There’s plenty of speculation that U.S. House Majority Leader, Mitch McConnell, who serves the same group of corporate constituents, is willing to sacrifice his Senate majority to keep the court in right-wing legal hands – and why not? Control of the Court with its ability to assure a corporate friendly environment is what it’s been all about in the first place. The big goal of rolling back the New Deal and restoring the depredations of the Gilded Age has animated the corporate purchase of the GOP for years and it is now tantalizingly within reach.
However, I wonder if Senator Blunt will remain willing to go along when it’s clear he won’t necessarily get along. I bet he doesn’t want his to be one of those Senate seats that goes bye-bye. And yet … Daily Kos’ Joan McCarter reports today that PPP polling shows him to be one of the vulnerable:
… . Their new polling in four swing states suggests that it’s not just the blue state Republicans who need to be worried. John McCain in Arizona, Chuck Grassley in Iowa, Roy Blunt in Missouri, and Richard Burr in North Carolina all face re-election this year, and all are facing majorities of voters who want to see the Senate do its job.
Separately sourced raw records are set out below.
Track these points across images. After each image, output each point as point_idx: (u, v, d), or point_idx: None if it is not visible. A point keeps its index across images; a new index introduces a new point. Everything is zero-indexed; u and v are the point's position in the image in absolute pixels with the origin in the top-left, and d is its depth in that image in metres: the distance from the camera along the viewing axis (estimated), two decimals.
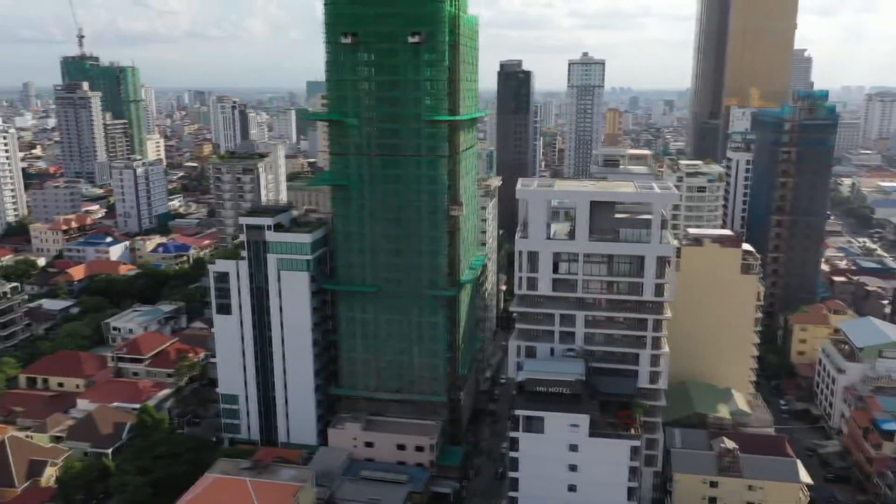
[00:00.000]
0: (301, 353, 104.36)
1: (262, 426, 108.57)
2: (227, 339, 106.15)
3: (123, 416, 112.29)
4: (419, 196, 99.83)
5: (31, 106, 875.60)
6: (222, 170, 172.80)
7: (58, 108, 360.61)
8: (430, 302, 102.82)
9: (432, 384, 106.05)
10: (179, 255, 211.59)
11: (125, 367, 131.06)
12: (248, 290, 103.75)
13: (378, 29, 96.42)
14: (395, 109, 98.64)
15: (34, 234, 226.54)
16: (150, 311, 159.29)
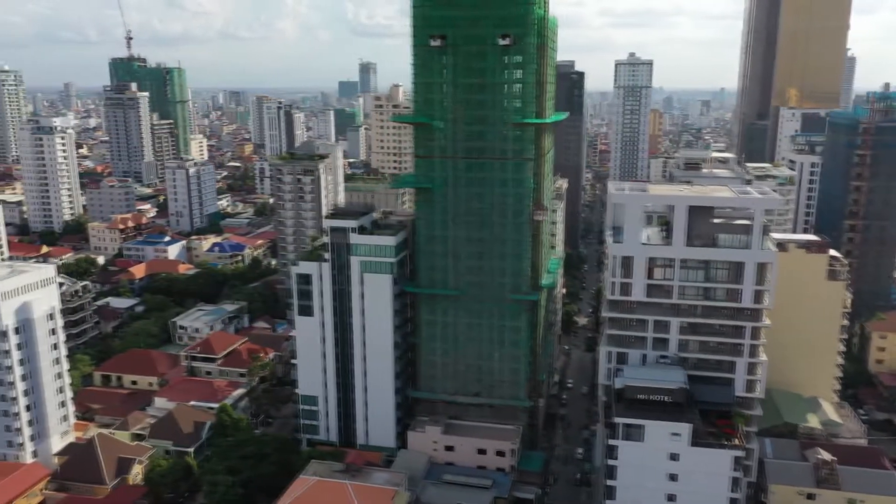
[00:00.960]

She quotes statistics from the PPP poll, adding that “PPP finds that voters are particularly upset with the idea that these senators are blockading any nominee, and not at least waiting to find out who Obama puts forward”:
All these Senators start out with pretty mediocre approval ratings. John McCain’s approval is a 26/63 spread, Roy Blunt’s is 25/48, and Richard Burr’s is 28/44. Only Chuck Grassley within this group is on positive ground and his 47/44 spread is down considerably from what we usually find for him as he loses crossover support from Democrats because of his intransigence on the Supreme Court issue. Further making life difficult for this quartet is the incredibly damaged brand of Senate Republicans. Mitch McConnell is vastly unpopular in these four states, coming in at 11/63 in Iowa, 16/68 in Arizona, 16/69 in Missouri, and 19/65 in North Carolina. McConnell will be an albatross for all Senate Republicans seeking reelection this fall.
And guess what? If Blunt doesn’t want to do his job, Missouri Democrats have got a real contender who is willing to take up the task. Jason Kander is the strongest opponent he’s had in a long time – no more Robin Carnahans trying ineptly to talk out of the center of their mouths, alienating Democrats who are increasingly disabused of their supposed love affair with reasonable-sounding but empty centrist pablum. I do admit that Kander can find the center when he thinks he needs to, but that’s just the way it is in Missouri, and I’m willing to bet that there’s no way he’ll kiss-up as much as Carnahan promised to do, and, as Claire McCaskill tends to do when it comes to colossally stupid ideas like budget caps, cutting Social Security benefits, and killing environmentally responsible legislation that might upset coal-burning Missouri utilities.
So tell Roy to do his job. If he doesn’t want to, tell him to retire and finally, openly, go to work for the guys who’ve had him on their payroll all these years. Sure, he won’t be a big Washington hotshot anymore and probably won’t be able to use his influence for the lobbyist kiddies and wife as he has done in the past, but, hey, he can take the big bucks home when he doesn’t have to use them to fuel his upward movement in the GOP power structure. His climb probably peaked in the House DeLay years anyway. He may have hit the Tea Party ceiling.
My suggestion: Make a phone call or write an email to ol’ Roy. Give him this message:
–Do your job.
–If you don’t want to do it, quit – and don’t let the door hit you on your way out.
— If you don’t want to quit, we know how to show you that very door – and we’ve got somebody ready to take your place who might decide to work for everyday Missourians. And what a novelty that would be.